I didn't mean those, I meant the later ones with the kamikazi power supply using I think the 2SC4834s.

If I am not mistaken, those 2SG613s mostly blew because of a drive fault. Lose the negative pulse to the gate and it stays on too long and boom.

In the earlier ones, I think the SRC (sine resonance choke) saved alot of flybacks from overload. The SRC was there to increase the efficiency of the HV rectifiers.

Talk of these Sonys brings back a memory. I was working on a stock 26" console. (you know a toilet seart manufacturer made those cabinets, the only one could meet the specs, and like three guys could sit on top of one and you can still roll it across a thickly carpeted floor) I was pulling the control unit from the front and somehow caught the CRT board and broke the neck.

I thought ih ****, there goes a couple hundred bucks, but that ain't how it is.
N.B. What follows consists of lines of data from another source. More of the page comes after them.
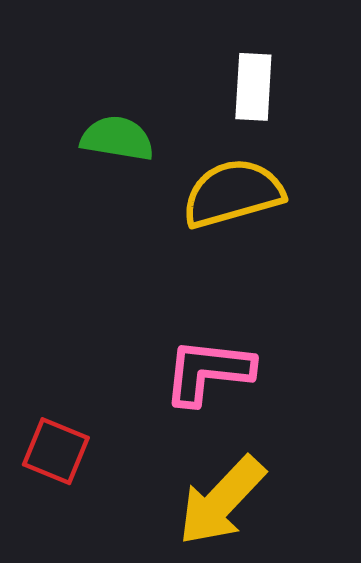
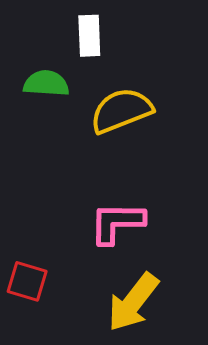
white rectangle: (253, 87) -> (89, 36), moved

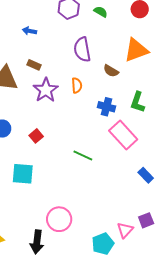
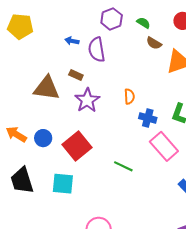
purple semicircle: (82, 49) -> (97, 50), moved
brown semicircle: (111, 71) -> (154, 43), moved
orange semicircle: (77, 85) -> (129, 96), moved
red square: (36, 136) -> (77, 146), size x2.0

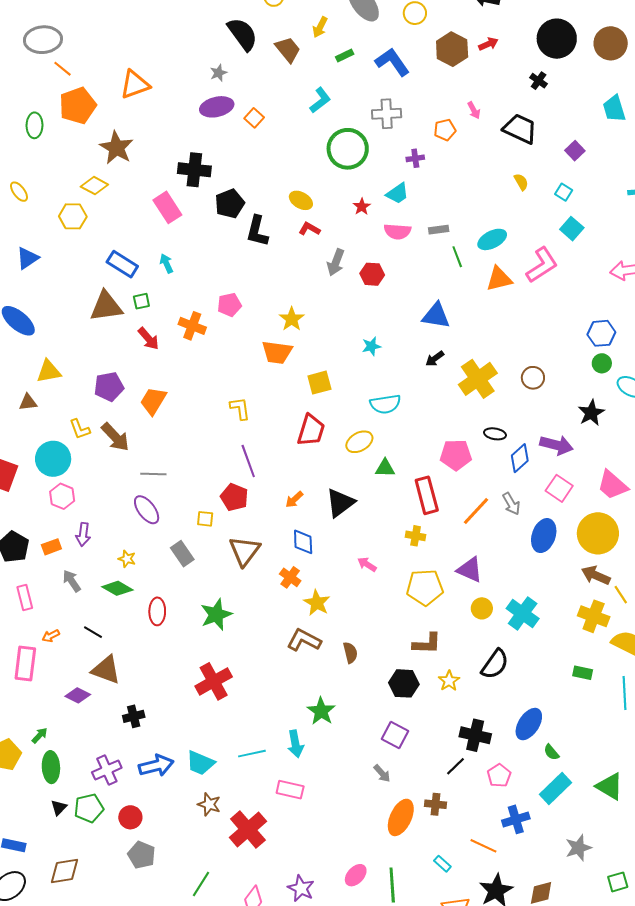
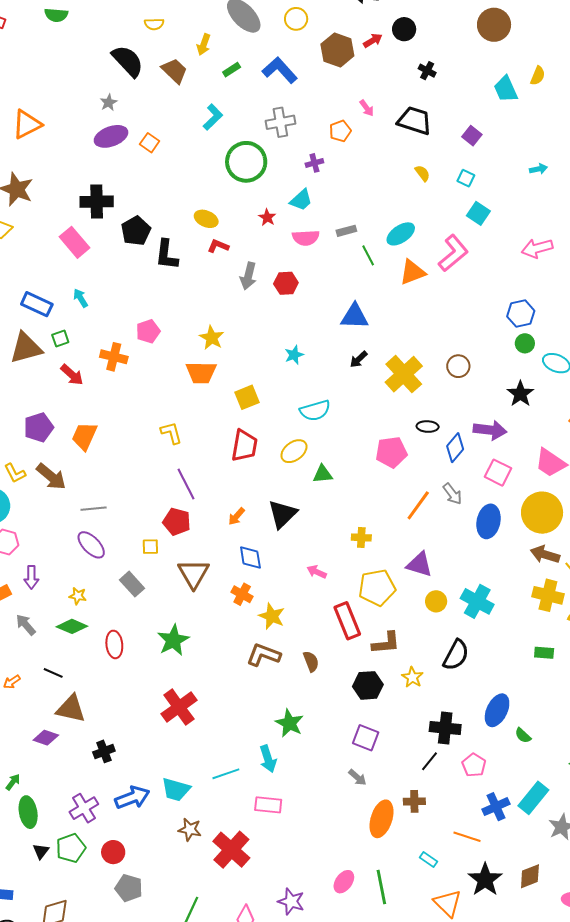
black circle: (557, 39) -> (404, 29), moved, size x0.6
red rectangle: (427, 495) -> (347, 621), moved
cyan rectangle: (555, 789) -> (533, 798), moved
Under warranty all you sent back was the neck of the CRT. They said to write it up as "unable to get good convergence". I almost had to laugh, with the neck broken like that, damn right I can't get good convergence. They even paid me to change it ! Well after all Sony paid them.

Really, it was dishonest but things like that happened VERY rarely.
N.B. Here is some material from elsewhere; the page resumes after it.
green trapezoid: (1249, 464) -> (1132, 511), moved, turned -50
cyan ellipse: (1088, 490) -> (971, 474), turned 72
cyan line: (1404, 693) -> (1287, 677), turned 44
And now I work for factory service for RSQ, which is a marketer of Karaoke machines. They are cheap Chinese or Korean built, but what isn't anymore ? They are actually modified DVD players. In the same building is a retail outlet for them and a few other things. It's like I got two jobs in one. But anyway, they do not record the serial numbers or anything. If I fix something and it breaks again nobody has any way of knowing. Also, as I pointed out to them, the customers could rob us blind if they knew.

Good old American business, but the money spends just fine.